Exercise details => Gather each line of the data below that contains the string "Which", and reproduce every such line in full.

Provided records =>
· · · ·

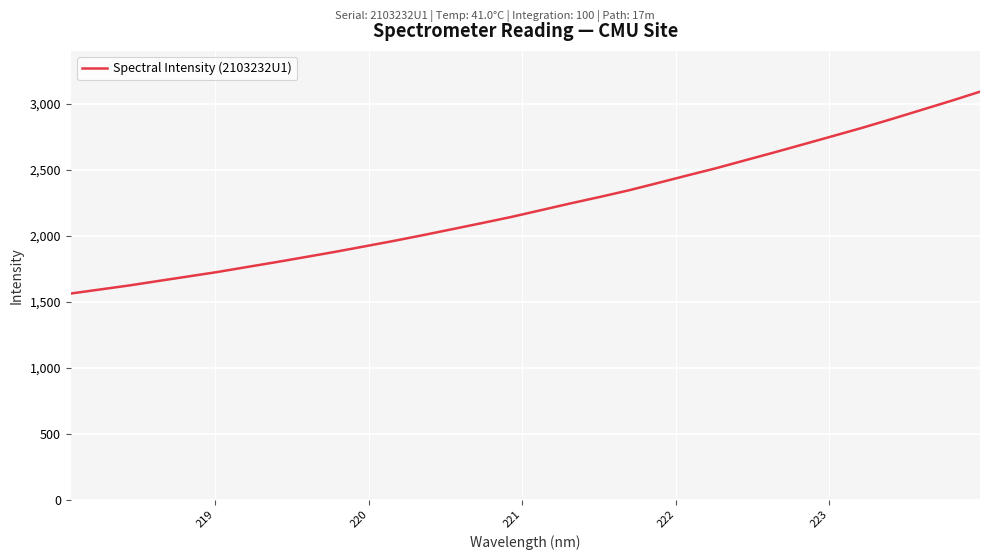

What is the smallest value displayed?

1561.7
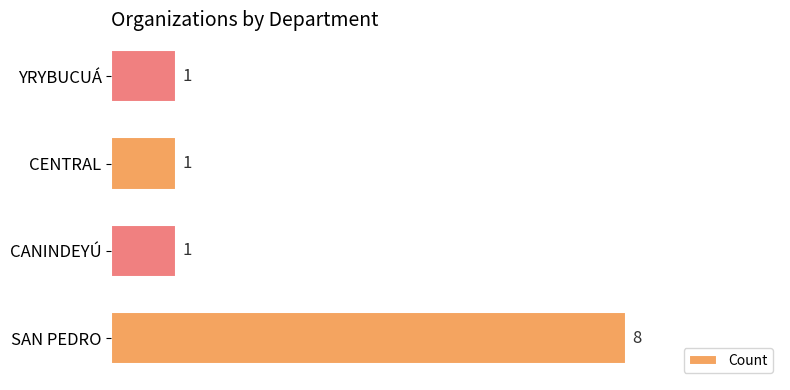

What is the difference between the values at SAN PEDRO and CANINDEYÚ?

7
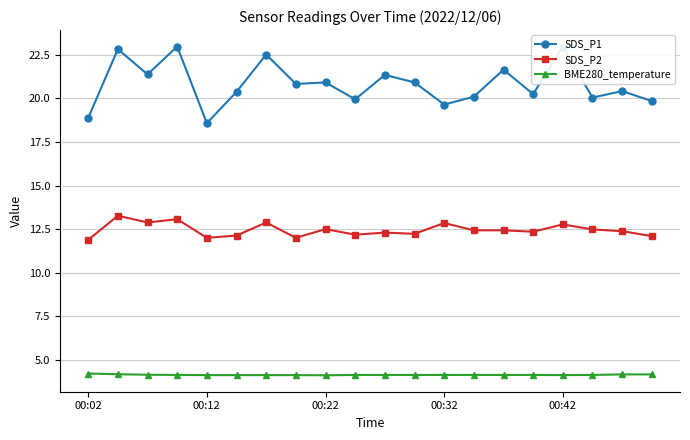

Is the value of SDS_P2 at 7 greater than the value of BME280_temperature at 10?

Yes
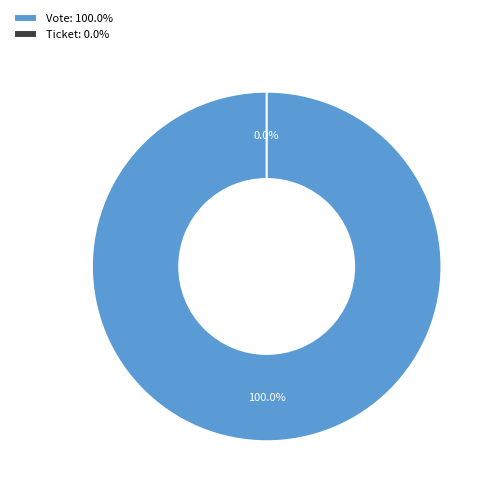

What is the largest slice in the pie chart?

Vote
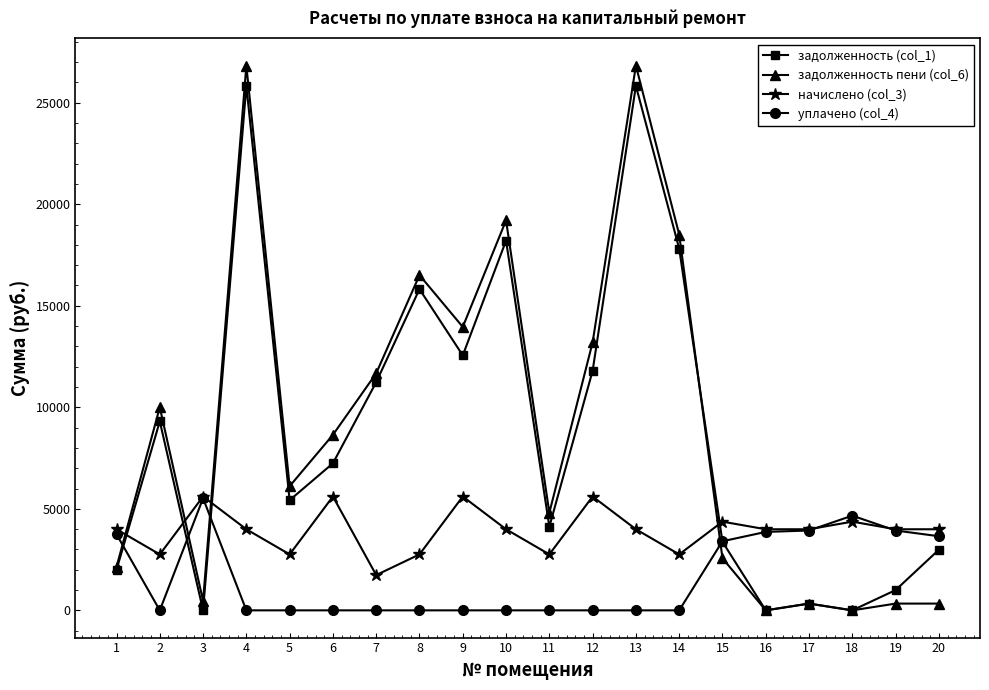

What is the maximum value shown in the chart?

26827.0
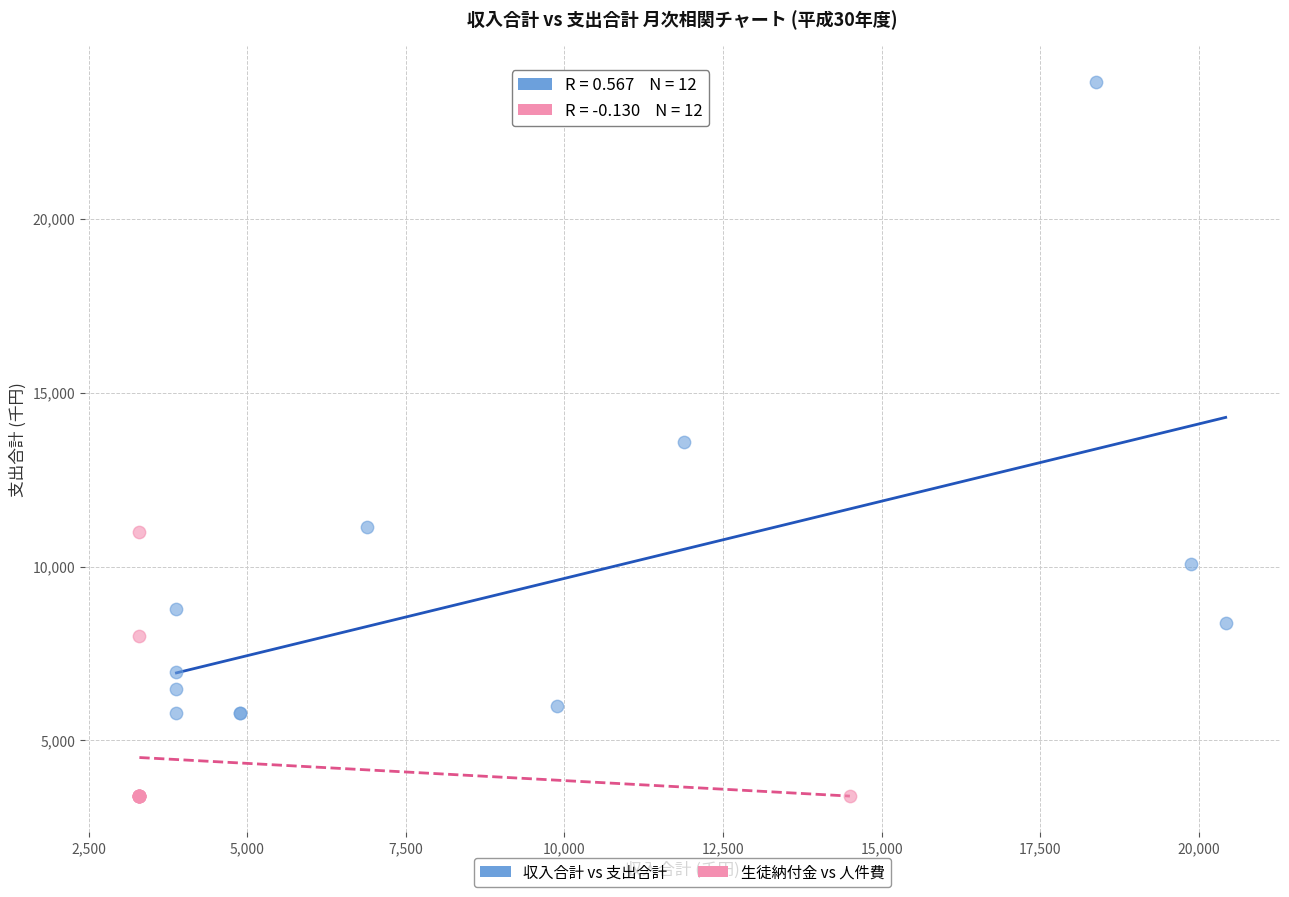

Which series has the largest Y range (max minus min)?

収入合計 vs 支出合計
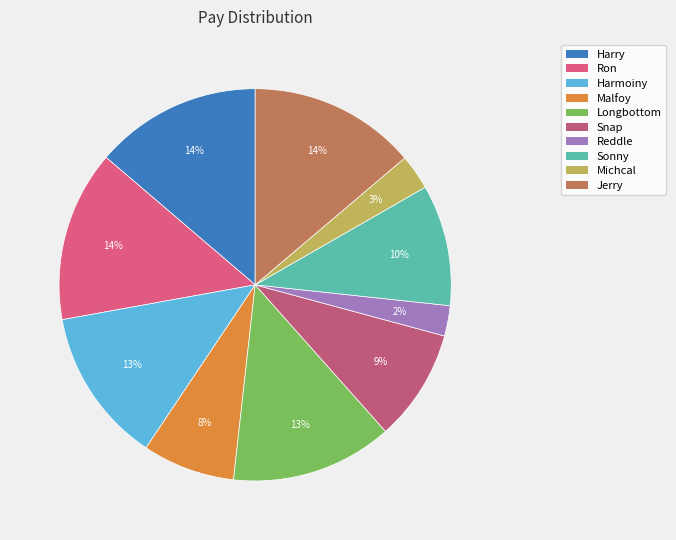

Rank the categories by value from highest to lowest.

Ron, Jerry, Harry, Longbottom, Harmoiny, Sonny, Snap, Malfoy, Michcal, Reddle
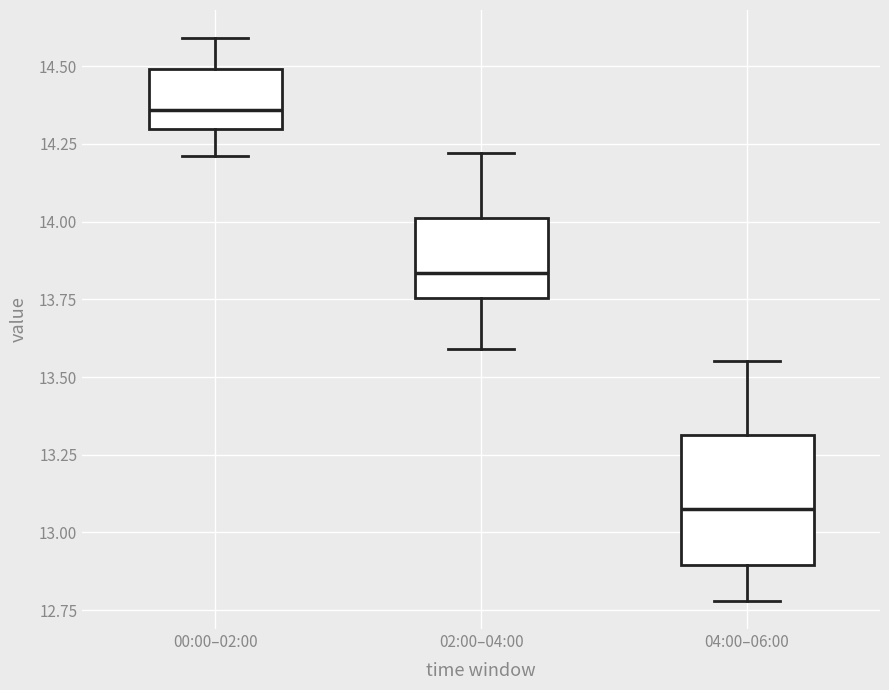

Reading left to right, transcribe this box plot: for each box, give where its median line is, the range the box spans, and where its two whiskers end, as read against the y-axis. The values are not printed on the chart, so give them approximately, as read against the axis.

00:00–02:00: median 14.35, box 14.30 to 14.50, whiskers 14.20 to 14.60
02:00–04:00: median 13.85, box 13.75 to 14.00, whiskers 13.60 to 14.20
04:00–06:00: median 13.10, box 12.90 to 13.30, whiskers 12.80 to 13.55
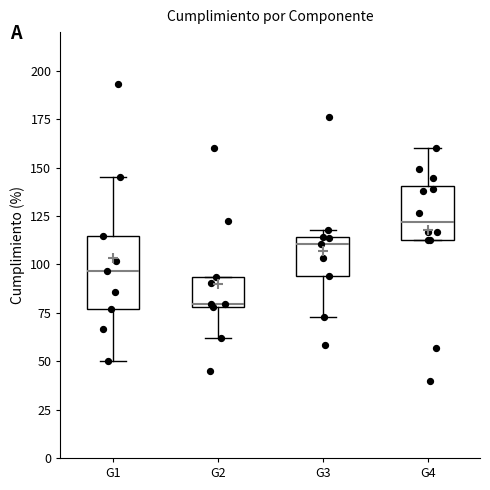

Where is the lower edge of the box for G4 on the y-axis? The values are not printed on the chart, so give them approximately, as read against the axis.

110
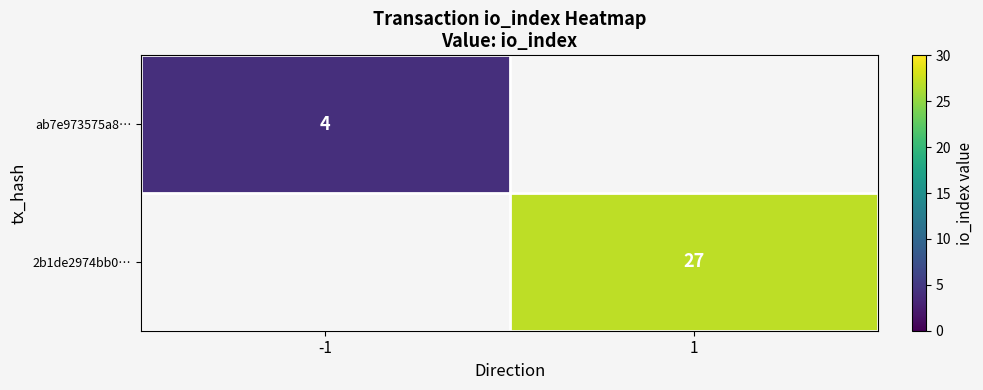

What is the greatest value displayed?

27.0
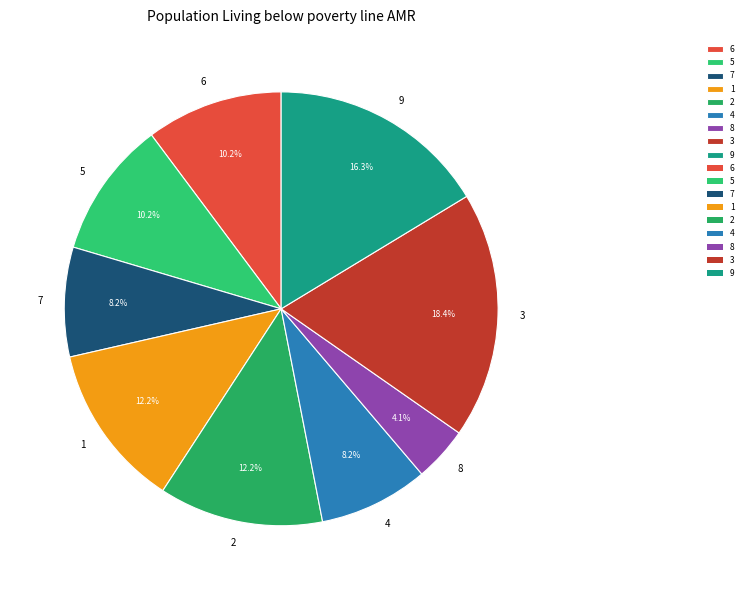

Which has a higher value, 6 or 4?

6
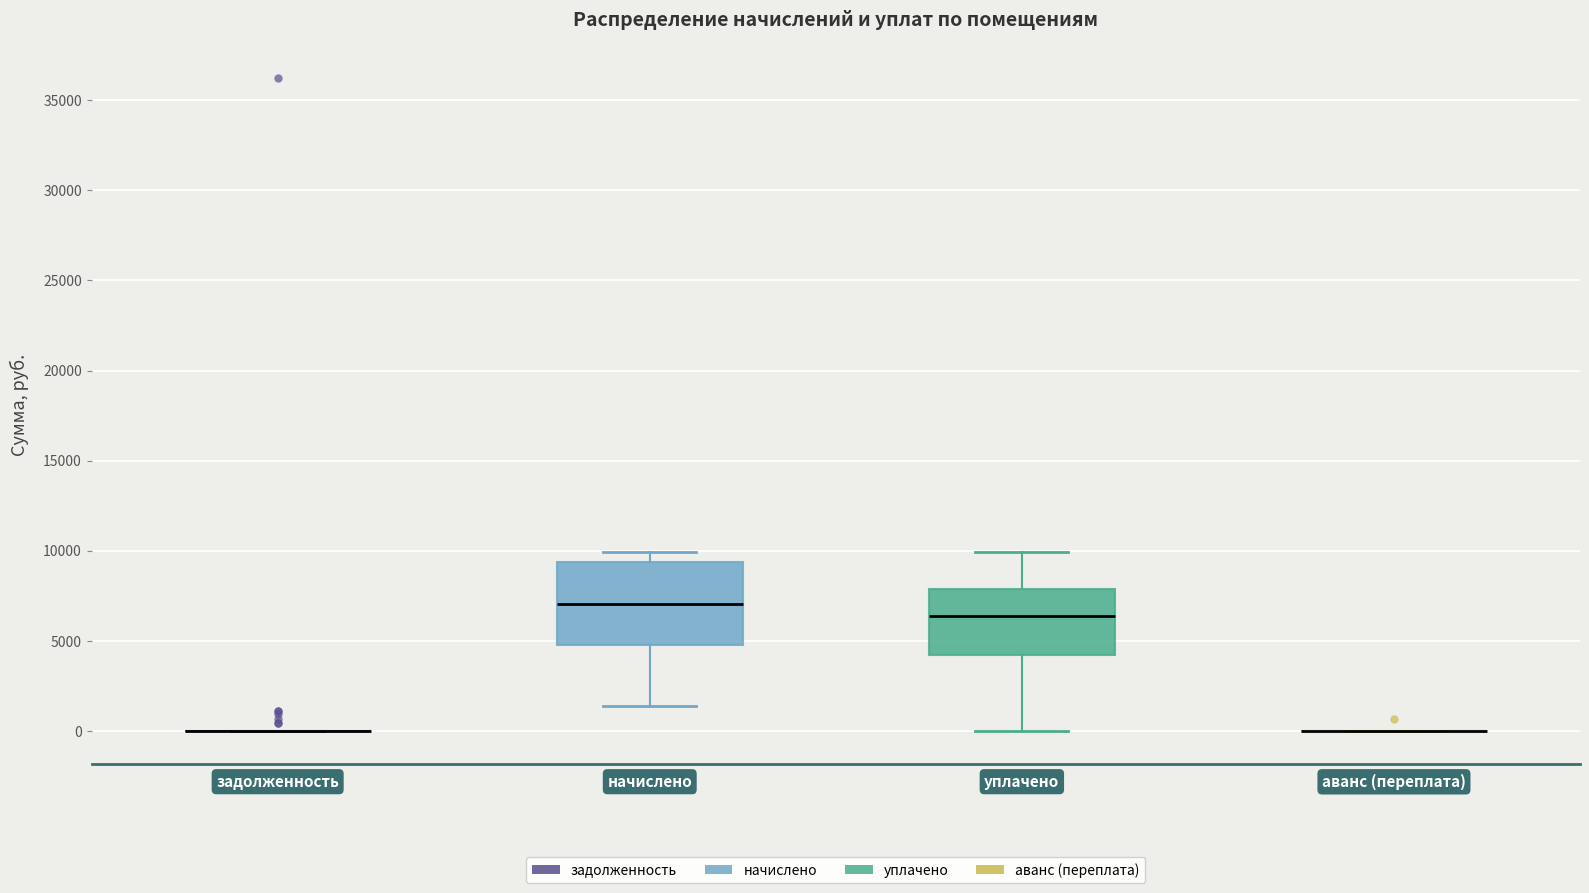

Reading left to right, transcribe this box plot: for each box, give where its median line is, the range the box spans, and where its two whiskers end, as read against the y-axis. The values are not printed on the chart, so give them approximately, as read against the axis.

задолженность: box collapsed to a line at 0, whiskers 0 to 0
начислено: median 7000, box 5000 to 9500, whiskers 1500 to 10000
уплачено: median 6500, box 4500 to 8000, whiskers 0 to 10000
аванс (переплата): box collapsed to a line at 0, whiskers 0 to 0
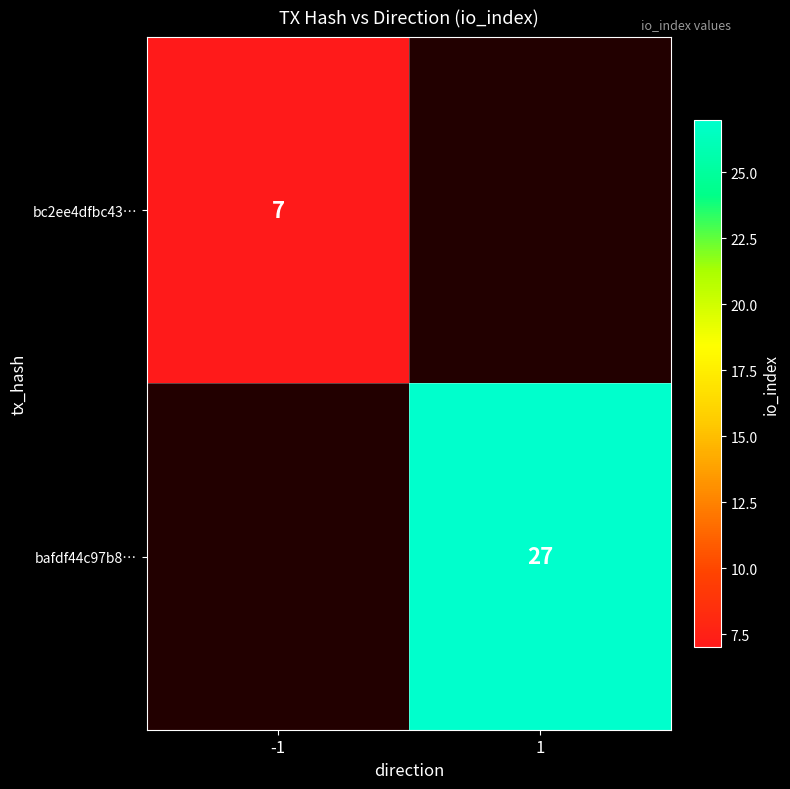

The value of bc2ee4dfbc43… at -1 is 4. True or false?

False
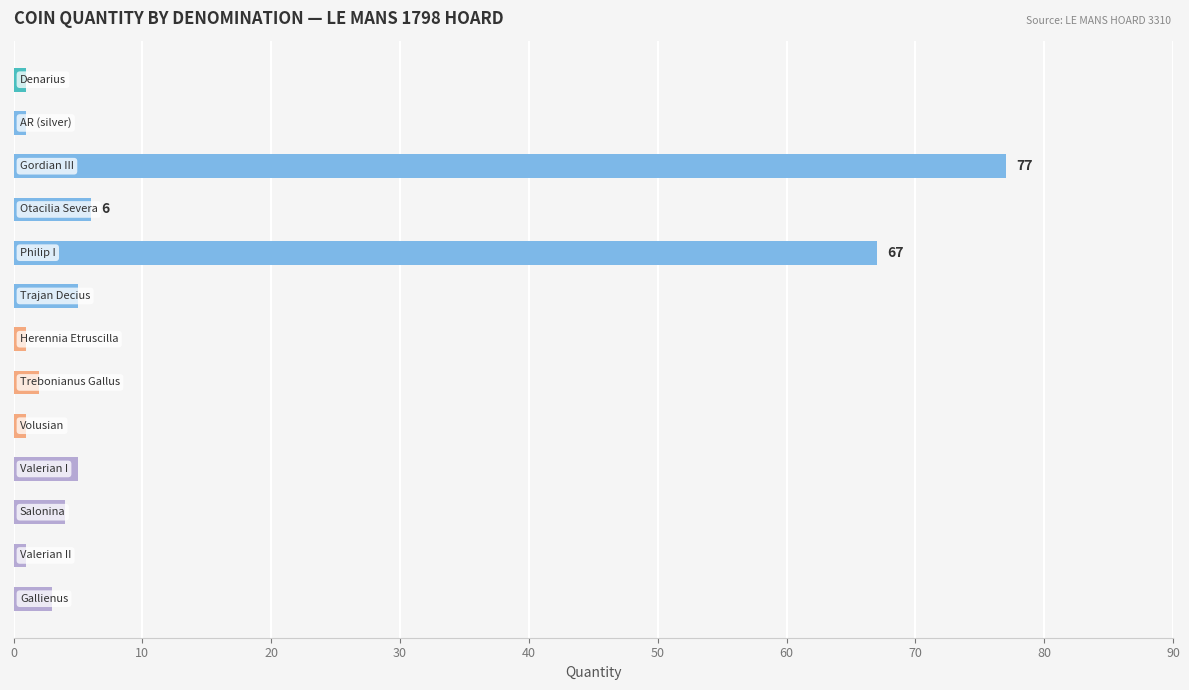

What is the difference between the second highest and second lowest values?

66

· · · ·

Result =>
Which series has the largest Y range (max minus min)?
Which has a higher value, 6 or 4?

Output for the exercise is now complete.